**STUDY MATERIAL:**
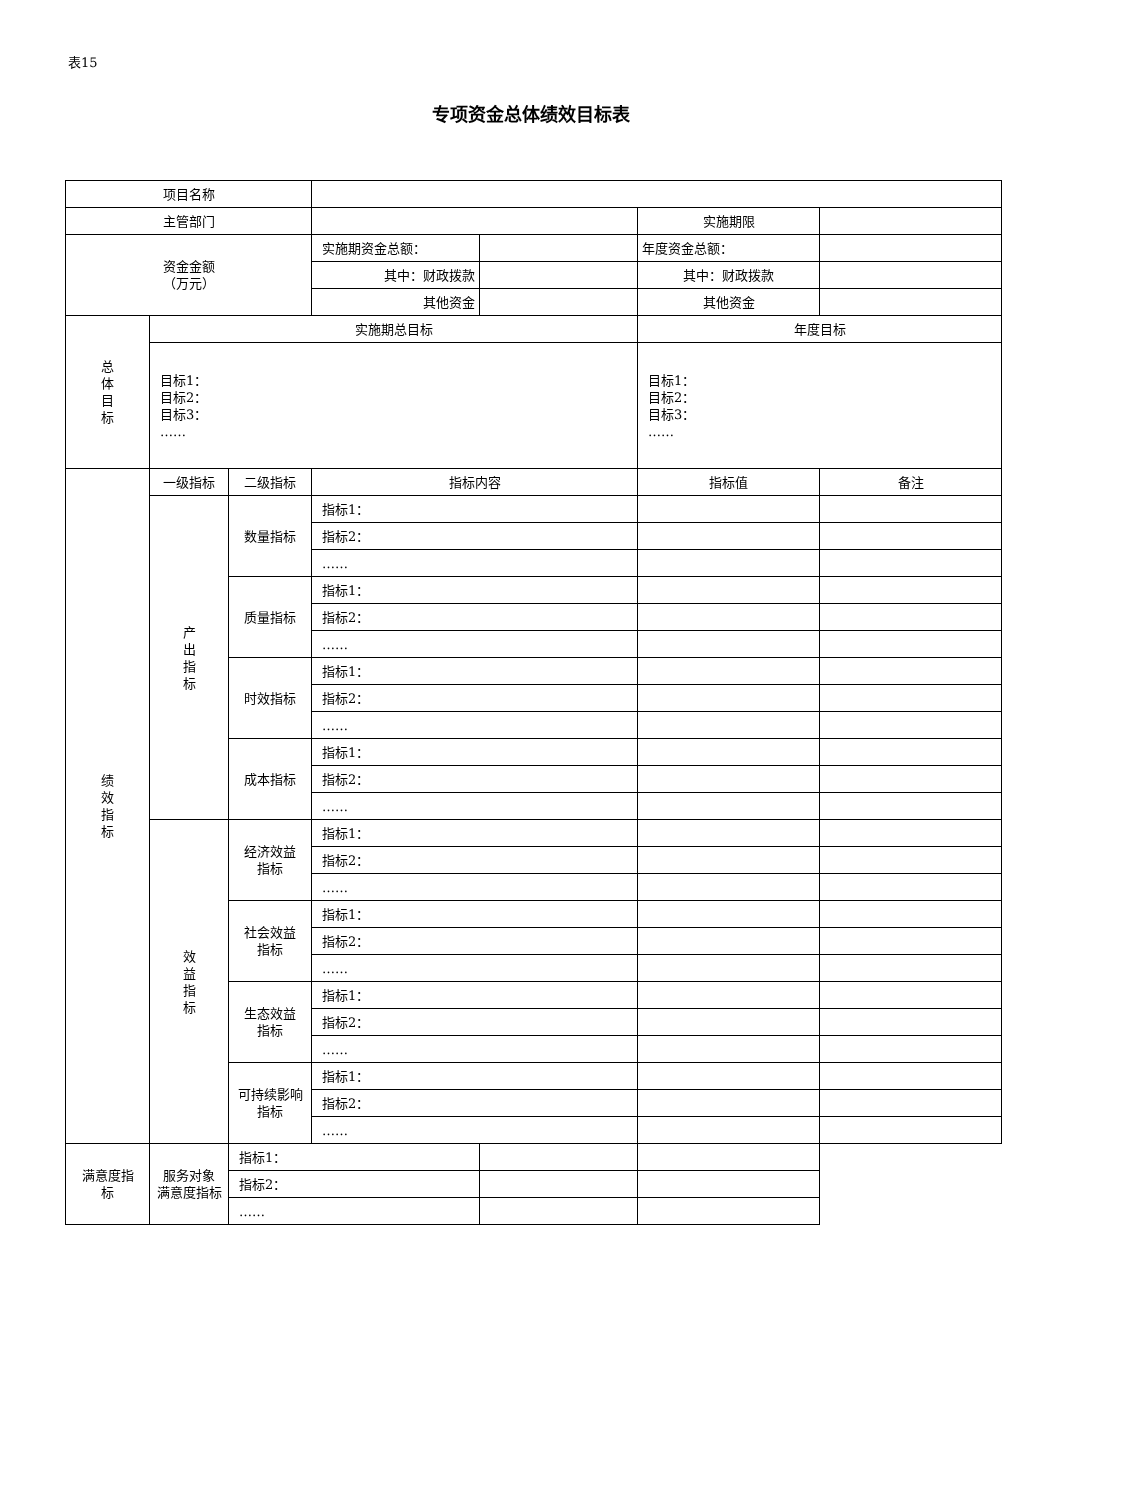表15
专项资金总体绩效目标表
| 项目名称 | | | | | | |
| 主管部门 | | | | | 实施期限 | |
| 资金金额 （万元） | | | 实施期资金总额： | | 年度资金总额： | |
| | | | 其中：财政拨款 | | 其中：财政拨款 | |
| | | | 其他资金 | | 其他资金 | |
| 总 体 目 标 | 实施期总目标 | | | | 年度目标 | |
| | 目标1： 目标2： 目标3： …… | | | | 目标1： 目标2： 目标3： …… | |
| 绩 效 指 标 | 一级指标 | 二级指标 | 指标内容 | | 指标值 | 备注 |
| | 产 出 指 标 | 数量指标 | 指标1： | | | |
| | | | 指标2： | | | |
| | | | …… | | | |
| | | 质量指标 | 指标1： | | | |
| | | | 指标2： | | | |
| | | | …… | | | |
| | | 时效指标 | 指标1： | | | |
| | | | 指标2： | | | |
| | | | …… | | | |
| | | 成本指标 | 指标1： | | | |
| | | | 指标2： | | | |
| | | | …… | | | |
| | 效 益 指 标 | 经济效益 指标 | 指标1： | | | |
| | | | 指标2： | | | |
| | | | …… | | | |
| | | 社会效益 指标 | 指标1： | | | |
| | | | 指标2： | | | |
| | | | …… | | | |
| | | 生态效益 指标 | 指标1： | | | |
| | | | 指标2： | | | |
| | | | …… | | | |
| | | 可持续影响 指标 | 指标1： | | | |
| | | | 指标2： | | | |
| | | | …… | | | |
| 满意度指 标 | 服务对象 满意度指标 | 指标1： | | | | |
| | | 指标2： | | | | |
| | | …… | | | | |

**WHAT IS BEING ASKED:** The response is the exact set of lines from the one holding "生态效益 指标 | 指标1： | | | |" through the last line of the material.

**ANSWER AREA:**
| | | 生态效益 指标 | 指标1： | | | |
| | | | 指标2： | | | |
| | | | …… | | | |
| | | 可持续影响 指标 | 指标1： | | | |
| | | | 指标2： | | | |
| | | | …… | | | |
| 满意度指 标 | 服务对象 满意度指标 | 指标1： | | | | |
| | | 指标2： | | | | |
| | | …… | | | | |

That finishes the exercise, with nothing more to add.